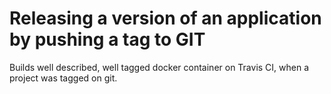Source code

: Releasing a version of an application by pushing a tag to GIT
=============================================================

Builds well described, well tagged docker container on Travis CI,
when a project was tagged on git.

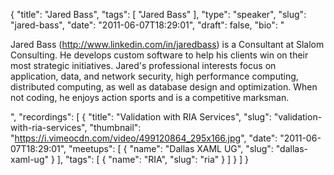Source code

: {
  "title": "Jared Bass",
  "tags": [
    "Jared Bass"
  ],
  "type": "speaker",
  "slug": "jared-bass",
  "date": "2011-06-07T18:29:01",
  "draft": false,
  "bio": "<p>Jared Bass (http://www.linkedin.com/in/jaredbass) is a Consultant at Slalom Consulting. He develops custom software to help his clients win on their most strategic initiatives. Jared's professional interests focus on application, data, and network security, high performance computing, distributed computing, as well as database design and optimization. When not coding, he enjoys action sports and is a competitive marksman.</p>",
  "recordings": [
    {
      "title": "Validation with RIA Services",
      "slug": "validation-with-ria-services",
      "thumbnail": "https://i.vimeocdn.com/video/499120864_295x166.jpg",
      "date": "2011-06-07T18:29:01",
      "meetups": [
        {
          "name": "Dallas XAML UG",
          "slug": "dallas-xaml-ug"
        }
      ],
      "tags": [
        {
          "name": "RIA",
          "slug": "ria"
        }
      ]
    }
  ]
}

** WORK REQUIRED **
In the listing above, find the line with "Builds well described, well" and the line with "Bass (http://www.linkedin.com/in/jaredbass) is". Set down exactly those lines and everything between them, skipping pictures.

** SOLUTION FOR THIS EXERCISE **
Builds well described, well tagged docker container on Travis CI,
when a project was tagged on git.

Source code

: {
  "title": "Jared Bass",
  "tags": [
    "Jared Bass"
  ],
  "type": "speaker",
  "slug": "jared-bass",
  "date": "2011-06-07T18:29:01",
  "draft": false,
  "bio": "<p>Jared Bass (http://www.linkedin.com/in/jaredbass) is a Consultant at Slalom Consulting. He develops custom software to help his clients win on their most strategic initiatives. Jared's professional interests focus on application, data, and network security, high performance computing, distributed computing, as well as database design and optimization. When not coding, he enjoys action sports and is a competitive marksman.</p>",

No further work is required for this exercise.